Pandas DataFrame.infer_objects
Pandas DataFrame.infer_objects
The DataFrame.infer_objects
method in pandas is used to attempt to infer better data types for object columns. This method is particularly useful when working with DataFrames that contain columns with generic object data types but can be converted to more specific types (e.g., int, float, or datetime).
Syntax
The syntax for DataFrame.infer_objects
is:
DataFrame.infer_objects(copy=None)
Here, DataFrame
refers to the pandas DataFrame whose object columns' types are being inferred.
Parameters
Parameter | Description |
---|---|
copy | If True , returns a new DataFrame with inferred types. If False , modifies the DataFrame in place.

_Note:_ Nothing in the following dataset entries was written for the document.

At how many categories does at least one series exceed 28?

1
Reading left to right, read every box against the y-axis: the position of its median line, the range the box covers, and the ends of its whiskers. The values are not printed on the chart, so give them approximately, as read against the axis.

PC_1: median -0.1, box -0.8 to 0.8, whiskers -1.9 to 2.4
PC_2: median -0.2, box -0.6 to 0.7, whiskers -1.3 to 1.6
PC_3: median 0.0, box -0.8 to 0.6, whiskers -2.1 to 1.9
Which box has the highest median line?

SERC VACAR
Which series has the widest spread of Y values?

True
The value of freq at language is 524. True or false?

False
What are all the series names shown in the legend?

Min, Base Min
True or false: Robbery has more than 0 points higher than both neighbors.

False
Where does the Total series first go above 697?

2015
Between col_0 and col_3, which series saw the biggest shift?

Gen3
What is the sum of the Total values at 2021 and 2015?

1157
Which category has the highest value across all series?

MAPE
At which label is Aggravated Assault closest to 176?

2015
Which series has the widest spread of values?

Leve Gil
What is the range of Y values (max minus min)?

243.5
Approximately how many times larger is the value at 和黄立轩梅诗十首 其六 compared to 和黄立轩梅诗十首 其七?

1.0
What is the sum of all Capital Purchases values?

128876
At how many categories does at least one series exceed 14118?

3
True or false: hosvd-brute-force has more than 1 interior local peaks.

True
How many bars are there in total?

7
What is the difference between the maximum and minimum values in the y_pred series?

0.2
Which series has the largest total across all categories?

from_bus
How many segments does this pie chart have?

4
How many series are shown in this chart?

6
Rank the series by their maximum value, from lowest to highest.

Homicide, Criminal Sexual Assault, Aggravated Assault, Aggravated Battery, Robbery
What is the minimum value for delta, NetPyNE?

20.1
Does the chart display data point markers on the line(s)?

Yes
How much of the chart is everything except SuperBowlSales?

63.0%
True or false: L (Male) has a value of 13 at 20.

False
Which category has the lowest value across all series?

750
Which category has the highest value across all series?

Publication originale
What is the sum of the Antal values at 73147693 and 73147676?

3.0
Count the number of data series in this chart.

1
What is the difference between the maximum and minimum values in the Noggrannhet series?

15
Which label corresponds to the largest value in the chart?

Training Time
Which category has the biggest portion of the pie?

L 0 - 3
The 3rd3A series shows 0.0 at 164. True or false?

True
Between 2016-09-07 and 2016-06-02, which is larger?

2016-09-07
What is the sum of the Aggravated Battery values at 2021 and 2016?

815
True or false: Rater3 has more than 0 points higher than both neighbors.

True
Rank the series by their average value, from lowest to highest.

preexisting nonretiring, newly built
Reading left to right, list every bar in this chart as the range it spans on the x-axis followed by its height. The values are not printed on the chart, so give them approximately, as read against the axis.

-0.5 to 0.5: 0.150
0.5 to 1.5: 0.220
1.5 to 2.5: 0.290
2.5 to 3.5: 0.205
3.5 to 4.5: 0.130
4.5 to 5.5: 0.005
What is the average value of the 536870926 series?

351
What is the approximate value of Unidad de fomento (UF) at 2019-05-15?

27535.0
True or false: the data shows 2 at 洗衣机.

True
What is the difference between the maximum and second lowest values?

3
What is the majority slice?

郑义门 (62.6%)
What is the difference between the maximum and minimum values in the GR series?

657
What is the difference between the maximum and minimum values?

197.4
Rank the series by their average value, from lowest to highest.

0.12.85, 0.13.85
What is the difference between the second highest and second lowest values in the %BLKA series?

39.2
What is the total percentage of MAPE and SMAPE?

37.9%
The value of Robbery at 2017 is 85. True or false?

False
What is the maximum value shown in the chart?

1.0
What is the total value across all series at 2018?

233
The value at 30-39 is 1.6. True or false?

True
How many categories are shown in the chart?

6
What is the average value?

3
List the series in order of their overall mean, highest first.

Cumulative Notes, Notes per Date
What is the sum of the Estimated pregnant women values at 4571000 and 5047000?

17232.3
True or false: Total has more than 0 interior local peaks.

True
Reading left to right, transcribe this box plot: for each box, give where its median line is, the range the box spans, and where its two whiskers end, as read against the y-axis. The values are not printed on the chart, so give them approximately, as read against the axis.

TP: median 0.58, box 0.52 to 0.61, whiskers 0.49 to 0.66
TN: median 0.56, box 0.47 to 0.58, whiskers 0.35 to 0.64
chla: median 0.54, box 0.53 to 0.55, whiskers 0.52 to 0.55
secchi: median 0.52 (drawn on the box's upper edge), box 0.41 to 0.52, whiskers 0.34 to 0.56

Defaults to None , which behaves as True . |
Returns
A DataFrame with object columns converted to inferred data types, if possible.
Examples
Inferring Types in a DataFrame
Use infer_objects
to convert object columns to specific types where possible.
Python Program
import pandas as pd
# Create a DataFrame with object columns
data = {
'Name': ['Arjun', 'Ram', 'Priya'],
'Age': ['25', '30', '35'],
'Salary': ['70000.5', '80000.0', '90000.0']
}
df = pd.DataFrame(data)
# Infer better types for object columns
print("Original DataFrame:")
print(df)
print("\nInferred DataFrame:")
df_inferred = df.infer_objects()
print(df_inferred)
Output
Original DataFrame:
Name Age Salary
0 Arjun 25 70000.5
1 Ram 30 80000.0
2 Priya 35 90000.0
Inferred DataFrame:
Name Age Salary
0 Arjun 25 70000.5
1 Ram 30 80000.0
2 Priya 35 90000.0
Checking Data Types Before and After Inferring
You can compare the data types before and after using infer_objects
to see the changes.
Python Program
import pandas as pd
# Create a DataFrame with object columns
data = {
'Name': ['Arjun', 'Ram', 'Priya'],
'Age': ['25', '30', '35'],
'JoiningDate': ['2022-01-01', '2021-05-12', '2020-08-15']
}
df = pd.DataFrame(data)
# Display dtypes before and after inferring
print("Data types before inferring:")
print(df.dtypes)
# Infer better types
df_inferred = df.infer_objects()
print("\nData types after inferring:")
print(df_inferred.dtypes)
Output
Data types before inferring:
Name object
Age object
JoiningDate object
dtype: object
Data types after inferring:
Name object
Age int64
JoiningDate datetime64[ns]
dtype: object
Using copy=False
for In-Place Conversion
Set copy=False
to attempt in-place inference without creating a new DataFrame.
Python Program
import pandas as pd
# Create a DataFrame with object columns
data = {
'Name': ['Arjun', 'Ram', 'Priya'],
'Age': ['25', '30', '35'],
'Salary': ['70000.5', '80000.0', '90000.0']
}
df = pd.DataFrame(data)
# Infer types in place
print("Before in-place inferring:")
print(df.dtypes)
df.infer_objects(copy=False)
print("\nAfter in-place inferring:")
print(df.dtypes)
Output
Before in-place inferring:
Name object
Age object
Salary object
dtype: object
After in-place inferring:
Name object
Age int64
Salary float64
dtype: object
Summary
In this tutorial, we explored the DataFrame.infer_objects
method in pandas. Key takeaways include:
- Using
infer_objects
to convert generic object columns to more specific types. - Comparing data types before and after using
infer_objects
. - Performing in-place type inference with
copy=False
.
The DataFrame.infer_objects
method is a helpful tool for cleaning and optimizing data in pandas DataFrames.